Processes are fundamental to Linux operating system. In order to understand how a Linux process works, it's important to know about its environment. For example, things like how main() function is called, how command line arguments are passed to a program, how a program accesses environment variables, how a process is laid out in memory, and different ways to terminate a process. In this two-part article series, we will touch base on all these aspects from a beginners point of view.
The main() Function
As a programmer, generally we know that the main() is the first function that gets called when a program is executed. But, have you ever thought who calls it? What happens before main() is executed?
Well, whenever you execute a program through command line, here is an overview of what happens:
- The shell calls one of the exec family of functions with binary name, argument count (argc), and argument array (argv).
- A kernel handler function is invoked which passes all the information to kernel. This information consists of pointer to program name string, argv array pointer, environment variable array pointer, and more.
- The kernel then determines the executable file format (For example: ELF or a.out) being used, based on which it sets up related data structures like code size, data segment start, stack segment start, etc
- The kernel then allocates user mode pages for the process and copies the argument array and environment variables to those allocated page addresses.
- Finally, the _start() function is called, which is the entry point to a C executable. _start() then calls main() and passes all the required information to it.
That was just a brief overview. If you want to understand in detail each and every step that happens between when a program is executed and when main() is called, refer to this excellent tutorial.
Command Line Arguments
Now lets understand how a program accesses command line arguments. Lets take an example of the following code:
#include<stdio.h>
int main(void)
{
printf("\n This is a test program\n");
return 0;
}
So, as you can see, it's a very basic program that just prints a string in the output.

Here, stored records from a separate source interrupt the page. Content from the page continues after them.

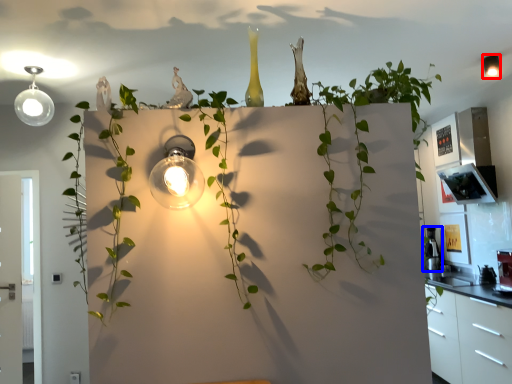
Question: Which object appears farthest to the camera in this image, light fixture (highlighted by a red box) or appliance (highlighted by a blue box)?

Choices:
 (A) light fixture
 (B) appliance

Answer: (B)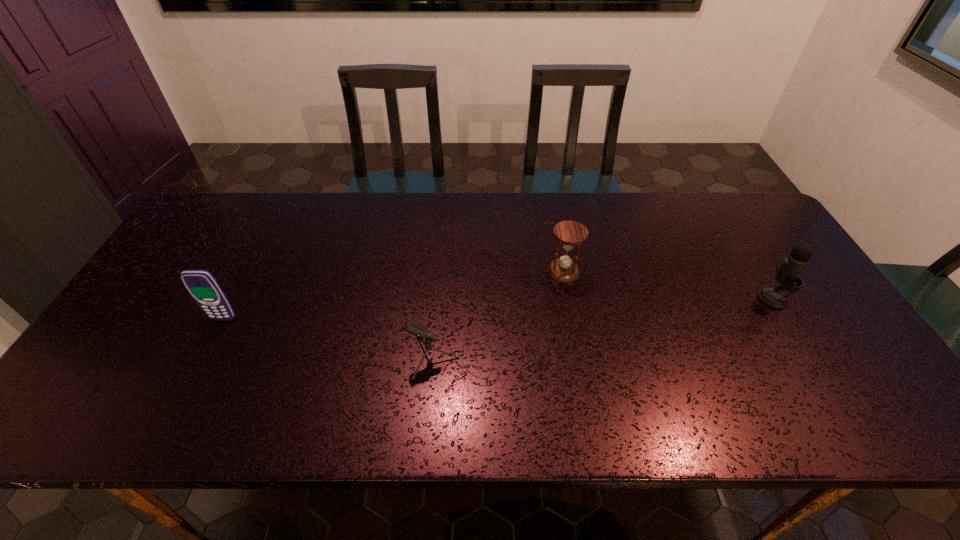
Locate an element on the screen. the rightmost object is located at coordinates (798, 258).

You are a GUI agent. You are given a task and a screenshot of the screen. Output one action in this format:
    pyautogui.click(x=<x>, y=<y>)
    Task: Click on the second farthest object
    The image size is (960, 540).
    Given the screenshot: What is the action you would take?
    pyautogui.click(x=798, y=258)

Where is `the leftmost object`? The width and height of the screenshot is (960, 540). the leftmost object is located at coordinates (202, 286).

Image resolution: width=960 pixels, height=540 pixels. I want to click on cellular telephone, so click(202, 286).

Find the location of a particular element. The height and width of the screenshot is (540, 960). the second object from right to left is located at coordinates (569, 233).

Identify the location of hourglass. This screenshot has width=960, height=540. (569, 233).

Locate an element on the screen. the left microphone is located at coordinates click(x=420, y=331).

What are the coordinates of `the shorter microphone` in the screenshot? It's located at (420, 331).

Where is `vacant space located on the back of the taller microphone`? vacant space located on the back of the taller microphone is located at coordinates (735, 235).

The width and height of the screenshot is (960, 540). I want to click on vacant space located 0.170m on the front-facing side of the cellular telephone, so click(192, 379).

Now, if you want the program to accept command line arguments, you have to first change the argument list of the main() function.
#include<stdio.h>
int main(int argc, char* argv[])
{
printf("\n This is a test program\n");
return 0;
}
In the code above, argc is an integer that represents the number of arguments (including the name of the binary), and argv is an array containing command line arguments as strings. Here are some more modifications that show how you can access command line arguments in code:
#include<stdio.h>
int main(int argc, char* argv[])
{
printf("\n This is a test program\n");
if(argc != 3)
{
printf("\n The program accepts 3 arguments\n");
return -1;
}
int temp = 0;
while(temp<3)
{
printf("\n %s \n", argv[temp]);
temp++;
}
return 0;
}
The program now makes of use of argc and argv. It loops over argc times and prints all the command line arguments passed to the program. Here is the output of the program when it is executed:
$ ./arg prog 5
This is a test program
./arg
prog
5
So you can see that the program, when executed through shell, prints all the command line arguments on stdout.
Environment List
Besides command line arguments, a program also receives information about the context in which it was invoked through the environment list passed to it. A standard environment list contains information like: user's home directory, terminal type, current locale, and so on; you can also define additional variables for other purposes.

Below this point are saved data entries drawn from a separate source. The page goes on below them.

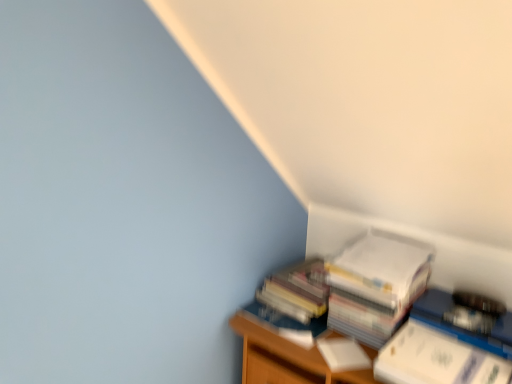
The width and height of the screenshot is (512, 384). Find the location of `white paper at right, the 3th paperback book in the back-to-front sequence`. white paper at right, the 3th paperback book in the back-to-front sequence is located at coordinates (436, 360).

Measure the distance between white matte paperback book at lower right, which is the 2th paperback book from back to front, and camera.

white matte paperback book at lower right, which is the 2th paperback book from back to front, and camera are 1.17 meters apart from each other.

This screenshot has height=384, width=512. I want to click on white paper at right, the 3th paperback book in the back-to-front sequence, so click(x=436, y=360).

Considering the positions of objects wooden bookshelf at lower right and white paper at upper right, acting as the first paperback book starting from the back, in the image provided, who is more to the right, wooden bookshelf at lower right or white paper at upper right, acting as the first paperback book starting from the back,?

Positioned to the right is white paper at upper right, acting as the first paperback book starting from the back.

Considering the relative sizes of wooden bookshelf at lower right and white paper at upper right, which is the 3th paperback book from front to back, in the image provided, is wooden bookshelf at lower right bigger than white paper at upper right, which is the 3th paperback book from front to back,?

Yes.

Is white paper at upper right, which is the 3th paperback book from front to back, a part of wooden bookshelf at lower right?

No, white paper at upper right, which is the 3th paperback book from front to back, is located outside of wooden bookshelf at lower right.

From the image's perspective, between wooden bookshelf at lower right and white paper at upper right, which is the 3th paperback book from front to back, which one is located above?

white paper at upper right, which is the 3th paperback book from front to back, appears higher in the image.

From a real-world perspective, starting from the white paper at upper right, acting as the first paperback book starting from the back, which paperback book is the 1st one below it? Please provide its 2D coordinates.

[(436, 360)]

Considering the positions of objects white paper at right, positioned as the first paperback book in front-to-back order, and white paper at upper right, acting as the first paperback book starting from the back, in the image provided, who is more to the right, white paper at right, positioned as the first paperback book in front-to-back order, or white paper at upper right, acting as the first paperback book starting from the back,?

white paper at right, positioned as the first paperback book in front-to-back order.

From a real-world perspective, who is located higher, white paper at right, positioned as the first paperback book in front-to-back order, or white paper at upper right, which is the 3th paperback book from front to back?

By convention, the environment variables are defined in the following format:
name=value
The names are defined in upper case, but this is only a convention.
Just like the command line argument list, the environment list is also an array of pointers pointing to the address of a null-terminated string. And the environment list can be accessed through a global variable environ, which is defined as a pointer to pointer to char.
Here is an example, how to use environment list in a C program:
#include<stdio.h>
extern char **environ;
int main(int argc, char* argv[])
{
printf("\n This is a test program\n");
char **tmp = environ;
while(*tmp != '')
{
printf("\n %s \n", *tmp);
tmp++;
}
return 0;
}
So, as you can see, the environ variable is already defined as a global variable, so you've to just declare it as an extern variable. Using a temp pointer variable, to which you assign the address held by environ variable, the program loops over and prints each environment variable.
Here is the output:
This is a test program
XDG_VTNR=7
SSH_AGENT_PID=1508
XDG_SESSION_ID=c2
CLUTTER_IM_MODULE=xim
SESSION=ubuntu
GPG_AGENT_INFO=/run/user/1000/keyring-TfWiqP/gpg:0:1
TERM=xterm
XDG_MENU_PREFIX=gnome-
SHELL=/bin/bash
VTE_VERSION=3409
WINDOWID=69206026
UPSTART_SESSION=unix:abstract=/com/ubuntu/upstart-session/1000/1441
GNOME_KEYRING_CONTROL=/run/user/1000/keyring-TfWiqP
GTK_MODULES=overlay-scrollbar:unity-gtk-module
USER=himanshu
...
...
...
Conclusion
In this article, we learned about how main() function is called and how command line arguments and environment list can be accessed in the code.